US Military Official Says No Final Decision on Niger Withdrawal

The US recently said it agreed to Niger's request to leave but a top US military official says the US is still trying to figure out a way to stay

A top US military official told The Associated Press that the US has still made no final decision on withdrawing from Niger despite the State Department saying it had agreed to the Nigerien government’s request to leave.

The official said the US also hasn’t decided to leave Chad, where the government is threatening to scrap the deal that justifies the US presence in the country.

“We are all trying to establish ourselves as the partner of choice,” said Joint Chiefs Vice Chairman Adm. Christopher Grady, the US’s second-highest ranking military officer.

“It’s up to us to establish why we think our partnership with them is important. We certainly want to be there. We want to help them, we want to empower them, we want to do things by, with and through (them),” Grady added.

US Deputy Secretary of State Kurt Campbell said last Friday that the US had agreed to Niger’s request for a withdrawal and that the US would begin discussions with Nigerien officials on how to carry it out. But Grady claimed there were discussions ongoing on a potential new military agreement, although Niger has not shown any sign that it wants US forces to stay.

“There’s still negotiations underway,” Grady said. “I don’t believe there is a final decision on disposition of US forces there.”

The US has about 1,100 military personnel in Niger and a major drone base, known as Air Base 201, that cost over $100 million to build and serves as a hub for US operations in the region.

A senior Air Force leader recently blew the whistle on the situation for US troops in Niger in a letter to Congress, saying the US refusal to leave was putting US personnel in danger. The whistleblower also said that US officials were suppressing intelligence to maintain a “facade” of good relations between the US and Niger.

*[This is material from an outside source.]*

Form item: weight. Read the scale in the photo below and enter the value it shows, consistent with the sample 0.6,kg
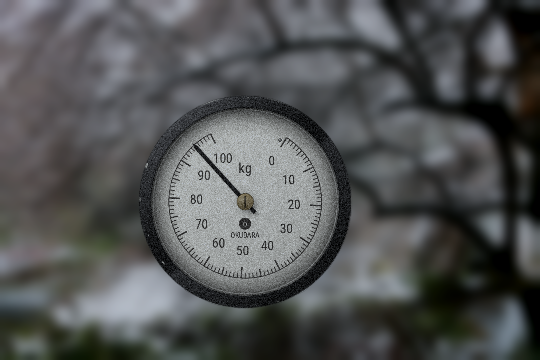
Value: 95,kg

“It is clear that the country of Niger does not want a permanent military presence in the country and they have informed us that we need to leave. At the same time, there are approximately 1,100 US Military Service Members in the country who are essentially being held hostage from returning home to their families while the State Department continues with failed diplomacy by not communicating with the country of Niger on what their withdrawal plans will look like,” the whistleblower said.

Since the July 23 coup that ousted former Nigerien President Mohamed Bazoum, the new military-led government has expelled the French military and is increasing ties with Russia. Niger announced it was ending its military partnership with the US in March after US officials lectured their Nigerien counterparts about Niamey’s relationship with Moscow.